Because I’m a glutton for punishment and willing to make mistakes in order to learn from them, I jumped into an internship relationship before I was ready, just as I decided to date the woman who would soon move far away. I’ve learned from both of these mistakes, and while I’d love to give you relationship advice, I’ll stick to sharing lessons I learned first-hand and through peers and mentors on hiring an intern for your startup or small business.
Here are six things you should consider before saying “you’re hired.”
Define why you need an intern. I knew I was too busy to handle all of my daily responsibilities when I started looking for an intern, but I didn’t consider all of my options or question my assumption that an intern would be the best short-term solution. It may seem obvious that you’re seeking an intern to get help with your business, but what help are you looking for, why is an intern the best fit to provide this help and what type of intern will fill this role (paid, unpaid, for-credit, etc.)? “The same position with a different why could attract very different people with different career goals,” says CEO Michael Somers.
Think about your primary motivation. Understanding why you need an intern will help you detail the position and properly vet candidates based on what their motivation for applying is. Knowing why a candidate wants to be a part of your team can be as important as their skillset and work ethic. Does he or she want to learn how to start their own business, learn more about your industry or just collect a paycheck? “Why are you interested in this internship?” should be your first or second question when interviewing an intern, but it’s something I failed to ever ask. I focused on my needs with the business instead of digging into their reasoning as to why they wanted the internship.
Dig into their skillsets. I took the optimistic views and passion for learning of my intern as a sign of a perfect fit. At the start of his internship I didn’t realize how talented he was, but his skills were in different areas than what I was searching for. Internships are short in nature, and it’s difficult for the intern to develop new skillsets to fill the needs of your company if they aren’t already well-versed in what they will be working on during their internship. Hiring full-time employees is different, as you have time to develop their skillset and give a driven and eager to learn employee proper training.

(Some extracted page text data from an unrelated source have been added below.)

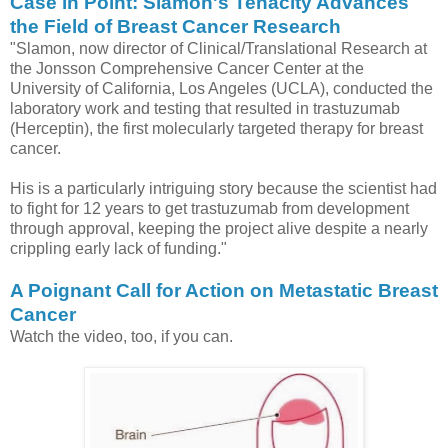
Case in Point: Slamon's Tenacity Advances
the Field of Breast Cancer Research
"Slamon, now director of Clinical/Translational Research at
the Jonsson Comprehensive Cancer Center at the
University of California, Los Angeles (UCLA), conducted the
laboratory work and testing that resulted in trastuzumab
(Herceptin), the first molecularly targeted therapy for breast
cancer.
His is a particularly intriguing story because the scientist had
to fight for 12 years to get trastuzumab from development
through approval, keeping the project alive despite a nearly
crippling early lack of funding."
A Poignant Call for Action on Metastatic Breast
Cancer
Watch the video, too, if you can.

Determine if there is the potential for a future relationship. The future prospects of an alliance should be considered when entering into an agreement for a fixed period of time. Just as I should’ve considered my long-term potential with the high school girlfriend that was soon to move away, I should have better gauged the future want and my need to work with the intern before hiring him. It’s perfectly okay to hire an intern for a short and specific period of time, but if the relationship is going to end permanently after a month or two, you’re going to invest in them and structure the internship much differently than you would if there’s the possibility of them transitioning into a full-time employee. Fortunately for me, I will need his help in the future and he’s interested in providing this help, but it shouldn’t have been left up to luck.
Assess how the person will fit with your team. While my team consists of just a handful of contractors and clients, an intern has to fit the style and complement the skillset of the rest of the team. “Your team is everything in a startup, and a bad fit can be a big drain on your company. Be selective. It is better to have no fit than a bad fit,” says Somers, and he’s right. There’s no reason to spend money, waste time, and risk your team’s culture on an intern who you have yet to properly vet. Every hire, even an intern, will change the composition of your team.
Measures and clearly define goals. “So how am I doing?” Hearing that question without a good answer doesn’t leave you with a warm and fuzzy feeling. It leaves you with the stark realization that you haven’t set goals and created ways to measure the work of your intern. It’s not fair to your intern or your business. Use several reasonable goals as the basis for your internship, which will help them define their accomplishments on their resume, guide their work, and make sure you can tell them how they’re doing.